The disenfranchisement of black citizens eventually attracted the attention of Congress, and, in 1900, some members proposed stripping the South of seats, related to the number of people who were barred from voting. In the end, Congress did not act to change apportionment, largely because of the power of the Southern bloc. The Southern bloc comprised Southern Democrats voted into office by white voters and constituted a powerful voting bloc in Congress until the 1960s. Their representatives, re-elected repeatedly by one-party states, controlled numerous chairmanships of important committees in both houses on the basis of seniority, giving them control over rules, budgets and important patronage projects, among other issues. Their power allowed them to defeat federal legislation against racial violence and abuses in the South, until overcome by the civil rights movement.
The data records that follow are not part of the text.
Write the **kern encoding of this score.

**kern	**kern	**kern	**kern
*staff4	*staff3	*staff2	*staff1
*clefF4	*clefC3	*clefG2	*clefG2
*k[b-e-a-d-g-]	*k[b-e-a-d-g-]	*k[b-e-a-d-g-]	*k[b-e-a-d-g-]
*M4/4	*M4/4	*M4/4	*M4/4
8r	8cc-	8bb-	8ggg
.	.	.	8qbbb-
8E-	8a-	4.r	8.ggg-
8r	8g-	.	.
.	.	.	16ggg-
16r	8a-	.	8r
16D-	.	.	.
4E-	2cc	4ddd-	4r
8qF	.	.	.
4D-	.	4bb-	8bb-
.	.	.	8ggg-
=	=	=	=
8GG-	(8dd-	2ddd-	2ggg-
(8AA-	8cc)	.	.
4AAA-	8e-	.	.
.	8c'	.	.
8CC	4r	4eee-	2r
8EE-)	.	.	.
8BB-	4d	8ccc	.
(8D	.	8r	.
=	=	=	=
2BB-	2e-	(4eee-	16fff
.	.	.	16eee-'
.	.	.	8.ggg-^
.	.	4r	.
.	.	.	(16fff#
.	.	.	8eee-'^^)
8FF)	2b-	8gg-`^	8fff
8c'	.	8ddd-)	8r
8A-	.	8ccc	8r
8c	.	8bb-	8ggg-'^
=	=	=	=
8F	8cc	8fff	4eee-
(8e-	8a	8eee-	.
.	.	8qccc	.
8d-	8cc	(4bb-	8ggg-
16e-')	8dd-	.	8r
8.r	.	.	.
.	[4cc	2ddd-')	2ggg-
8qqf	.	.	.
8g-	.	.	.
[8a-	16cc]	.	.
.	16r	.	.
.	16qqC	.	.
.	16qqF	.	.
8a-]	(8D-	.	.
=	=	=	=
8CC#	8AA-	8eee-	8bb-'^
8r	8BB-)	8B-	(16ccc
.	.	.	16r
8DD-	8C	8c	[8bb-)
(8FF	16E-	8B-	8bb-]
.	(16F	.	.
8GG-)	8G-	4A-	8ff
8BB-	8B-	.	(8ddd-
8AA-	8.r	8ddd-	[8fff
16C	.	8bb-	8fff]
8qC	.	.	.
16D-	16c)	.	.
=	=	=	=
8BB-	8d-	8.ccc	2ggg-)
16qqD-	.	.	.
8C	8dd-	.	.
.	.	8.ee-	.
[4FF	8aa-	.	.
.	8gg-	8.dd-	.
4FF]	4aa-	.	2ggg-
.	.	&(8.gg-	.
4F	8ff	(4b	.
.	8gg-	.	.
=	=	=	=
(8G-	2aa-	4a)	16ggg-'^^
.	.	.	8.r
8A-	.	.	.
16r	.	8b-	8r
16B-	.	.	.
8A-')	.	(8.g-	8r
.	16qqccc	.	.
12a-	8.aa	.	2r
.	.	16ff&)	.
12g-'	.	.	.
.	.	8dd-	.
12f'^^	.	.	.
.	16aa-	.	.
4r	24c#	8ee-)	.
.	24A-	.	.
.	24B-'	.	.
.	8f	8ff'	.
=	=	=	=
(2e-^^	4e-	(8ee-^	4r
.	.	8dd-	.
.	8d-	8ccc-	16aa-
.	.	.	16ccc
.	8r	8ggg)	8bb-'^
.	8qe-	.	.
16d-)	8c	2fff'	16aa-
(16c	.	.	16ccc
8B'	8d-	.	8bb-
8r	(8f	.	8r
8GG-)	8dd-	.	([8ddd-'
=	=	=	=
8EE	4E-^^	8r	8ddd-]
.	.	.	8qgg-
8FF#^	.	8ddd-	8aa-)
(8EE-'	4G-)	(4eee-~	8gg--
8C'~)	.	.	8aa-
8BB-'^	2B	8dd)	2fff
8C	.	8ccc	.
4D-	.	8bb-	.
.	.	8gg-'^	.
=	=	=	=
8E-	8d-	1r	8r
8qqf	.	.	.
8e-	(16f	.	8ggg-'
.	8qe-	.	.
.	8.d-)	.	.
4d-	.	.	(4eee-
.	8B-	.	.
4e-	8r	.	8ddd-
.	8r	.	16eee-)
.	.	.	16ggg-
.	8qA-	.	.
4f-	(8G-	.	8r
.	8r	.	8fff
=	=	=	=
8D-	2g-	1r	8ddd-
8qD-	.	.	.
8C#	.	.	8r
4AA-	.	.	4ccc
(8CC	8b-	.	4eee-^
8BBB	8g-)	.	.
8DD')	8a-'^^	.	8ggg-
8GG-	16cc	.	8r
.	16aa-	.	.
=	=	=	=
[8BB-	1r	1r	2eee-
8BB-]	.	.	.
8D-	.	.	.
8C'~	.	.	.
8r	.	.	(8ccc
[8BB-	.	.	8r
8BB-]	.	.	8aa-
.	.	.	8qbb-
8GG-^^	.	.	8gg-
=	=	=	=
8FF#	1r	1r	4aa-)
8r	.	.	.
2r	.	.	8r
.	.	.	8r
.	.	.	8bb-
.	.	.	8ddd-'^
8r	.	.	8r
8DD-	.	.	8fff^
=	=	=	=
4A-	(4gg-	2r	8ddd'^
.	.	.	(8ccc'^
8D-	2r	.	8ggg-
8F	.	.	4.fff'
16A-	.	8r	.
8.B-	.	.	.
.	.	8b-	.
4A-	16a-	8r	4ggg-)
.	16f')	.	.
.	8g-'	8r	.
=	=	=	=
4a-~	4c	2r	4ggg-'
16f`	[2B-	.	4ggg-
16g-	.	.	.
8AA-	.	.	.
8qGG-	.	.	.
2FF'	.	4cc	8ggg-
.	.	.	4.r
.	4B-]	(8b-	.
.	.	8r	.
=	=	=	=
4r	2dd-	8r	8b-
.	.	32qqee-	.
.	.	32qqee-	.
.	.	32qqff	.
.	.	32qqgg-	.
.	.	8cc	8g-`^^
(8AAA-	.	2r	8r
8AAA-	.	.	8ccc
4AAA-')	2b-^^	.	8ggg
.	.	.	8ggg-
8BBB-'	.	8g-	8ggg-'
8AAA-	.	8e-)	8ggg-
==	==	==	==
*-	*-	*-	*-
Historical interpretation edit
There is a persistent and sometimes contentious debate among historians, legal scholars, and political scientists over whether the Three-Fifths Compromise should be construed to support the notion that slaves were conceived of not only demographically, but also ontologically, three-fifths of a person or whether the three-fifths was purely a statistical designation used to determine how many representatives Southern states would have in Congress. A frequent claim made in favor of the former argument is that previous electoral precedent held that one man was equivalent to one vote, and the fact that the compromise explicitly tied personhood to votes provides a basis for an ontological reading of the compromise as implying that enslaved people lacked full personhood. Supporters of the statistical argument dispute that ontological considerations were present in the mind of Congress at the time or that the Three-Fifths Compromise had any regard for such notions in its purpose and function. However, it is generally agreed upon and historiographically reflected that enslaved people had no legal recourse or standing to challenge or participate in any kind of electoral legislation or activities of their own accord, which was confirmed 70 years later by the Supreme Court in Dred Scott v. Sandford. This inequality in electoral rights did not substantively change until after the passage of the Thirteenth, Fourteenth, Fifteenth, and Nineteenth Amendments as well as the Voting Rights Act of 1965.